• Tasks for this exercise
A - In the notebook excerpt on annotated job titles, how many unique detailed occupations does the printed output report?
B - Reproduce the part of the notebook excerpt on annotated job titles from "# Step 1: Load" up to and including "(30000, 14)".
C - Carry on the notebook excerpt on annotated job titles from its last line.

• Extract provided

In [1]:
import os, sys

import numpy as np
import pandas as pd

from collections import Counter, defaultdict

# Step 1: Load annotated job data
annoated by O*Net-SOC AutoCoder from user_history.tsv

In [2]:
df_title_annotated = pd.read_csv('../data/cb12/raw/title_annotated.csv', sep=';')

In [3]:
print(df_title_annotated.shape)
print("Unique JobTitle: ", len(df_title_annotated.JobTitle.unique()))
print("Unique JobTitle: ", len(df_title_annotated.JobTitle_token_new.unique()))
print("Unique Detailed Occupation: ", len(df_title_annotated.DetailedOccupation.unique()))

(30000, 14)
Unique JobTitle:  18616
Unique JobTitle:  17407
Unique Detailed Occupation:  682


### Remove Code='99-9999'

In [4]:
df_title_annotated = df_title_annotated[df_title_annotated['DetailedOccupation'] != '99-9999'] 
print(df_title_annotated.shape)
print("Unique JobTitle: ", len(df_title_annotated.JobTitle.unique()))

• Information given
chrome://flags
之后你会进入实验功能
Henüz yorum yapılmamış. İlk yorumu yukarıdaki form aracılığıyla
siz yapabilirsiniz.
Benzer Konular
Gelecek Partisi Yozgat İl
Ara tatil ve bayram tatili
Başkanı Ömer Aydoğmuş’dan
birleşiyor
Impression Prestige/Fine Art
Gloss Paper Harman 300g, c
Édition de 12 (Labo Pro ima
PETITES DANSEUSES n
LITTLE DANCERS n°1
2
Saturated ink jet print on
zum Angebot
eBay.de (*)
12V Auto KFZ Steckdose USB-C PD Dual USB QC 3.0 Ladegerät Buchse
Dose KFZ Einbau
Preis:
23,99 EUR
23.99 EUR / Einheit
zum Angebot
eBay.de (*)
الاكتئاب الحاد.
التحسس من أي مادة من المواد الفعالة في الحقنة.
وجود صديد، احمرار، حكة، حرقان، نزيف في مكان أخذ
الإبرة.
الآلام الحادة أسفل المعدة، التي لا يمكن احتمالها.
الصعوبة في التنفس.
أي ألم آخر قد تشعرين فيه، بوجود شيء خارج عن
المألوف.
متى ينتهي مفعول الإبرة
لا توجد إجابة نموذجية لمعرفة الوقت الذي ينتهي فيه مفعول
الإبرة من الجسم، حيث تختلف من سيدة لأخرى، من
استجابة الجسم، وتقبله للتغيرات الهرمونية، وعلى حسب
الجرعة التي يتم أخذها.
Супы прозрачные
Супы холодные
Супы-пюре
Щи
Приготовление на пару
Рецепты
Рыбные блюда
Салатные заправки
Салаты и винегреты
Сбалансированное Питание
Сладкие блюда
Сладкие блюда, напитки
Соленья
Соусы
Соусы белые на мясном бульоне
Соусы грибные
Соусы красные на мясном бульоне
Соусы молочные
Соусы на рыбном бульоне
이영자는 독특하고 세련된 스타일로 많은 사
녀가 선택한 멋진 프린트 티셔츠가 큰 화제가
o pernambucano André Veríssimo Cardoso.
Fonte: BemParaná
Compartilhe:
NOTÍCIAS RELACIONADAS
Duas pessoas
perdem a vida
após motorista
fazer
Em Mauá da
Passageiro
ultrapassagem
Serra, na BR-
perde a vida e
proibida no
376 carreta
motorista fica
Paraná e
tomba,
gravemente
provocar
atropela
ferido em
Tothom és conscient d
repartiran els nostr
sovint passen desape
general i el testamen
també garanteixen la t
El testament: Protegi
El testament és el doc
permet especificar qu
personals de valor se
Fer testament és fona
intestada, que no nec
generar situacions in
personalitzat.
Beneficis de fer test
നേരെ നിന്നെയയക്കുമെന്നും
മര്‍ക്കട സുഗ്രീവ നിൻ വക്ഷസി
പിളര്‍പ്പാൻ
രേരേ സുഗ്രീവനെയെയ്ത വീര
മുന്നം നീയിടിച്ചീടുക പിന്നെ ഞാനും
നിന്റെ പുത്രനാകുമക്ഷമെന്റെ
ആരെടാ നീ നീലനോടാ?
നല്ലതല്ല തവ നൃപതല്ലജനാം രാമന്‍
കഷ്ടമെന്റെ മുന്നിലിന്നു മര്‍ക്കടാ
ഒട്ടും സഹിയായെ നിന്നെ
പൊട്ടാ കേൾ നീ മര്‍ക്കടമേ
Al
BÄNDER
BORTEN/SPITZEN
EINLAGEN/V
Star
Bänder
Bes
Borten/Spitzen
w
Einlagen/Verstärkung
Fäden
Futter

• Answer set
A - 682

B -
# Step 1: Load annotated job data
annoated by O*Net-SOC AutoCoder from user_history.tsv

In [2]:
df_title_annotated = pd.read_csv('../data/cb12/raw/title_annotated.csv', sep=';')

In [3]:
print(df_title_annotated.shape)
print("Unique JobTitle: ", len(df_title_annotated.JobTitle.unique()))
print("Unique JobTitle: ", len(df_title_annotated.JobTitle_token_new.unique()))
print("Unique Detailed Occupation: ", len(df_title_annotated.DetailedOccupation.unique()))

(30000, 14)

C -
print("Unique JobTitle: ", len(df_title_annotated.JobTitle_token_new.unique()))
print("Unique Detailed Occupation: ", len(df_title_annotated.DetailedOccupation.unique()))

(29127, 14)
Unique JobTitle:  18172
Unique JobTitle:  17023
Unique Detailed Occupation:  681


### Remove Score < 70

In [5]:
df_title_annotated['Score_new'] = df_title_annotated['Score_new'].apply(lambda s: float(s))
df_title_annotated = df_title_annotated[df_title_annotated['Score_new'] >= 70] 
print(df_title_annotated.shape)
print("Unique JobTitle: ", len(df_title_annotated.JobTitle.unique()))
print("Unique JobTitle: ", len(df_title_annotated.JobTitle_token_new.unique()))
print("Unique Detailed Occupation: ", len(df_title_annotated.DetailedOccupation.unique()))

(22590, 14)
Unique JobTitle:  12908
Unique JobTitle:  11934
Unique Detailed Occupation:  563


### Remove rare MinorGroup

In [6]:
dict_count_MinorGroup = df_title_annotated.MinorGroup.value_counts().to_dict()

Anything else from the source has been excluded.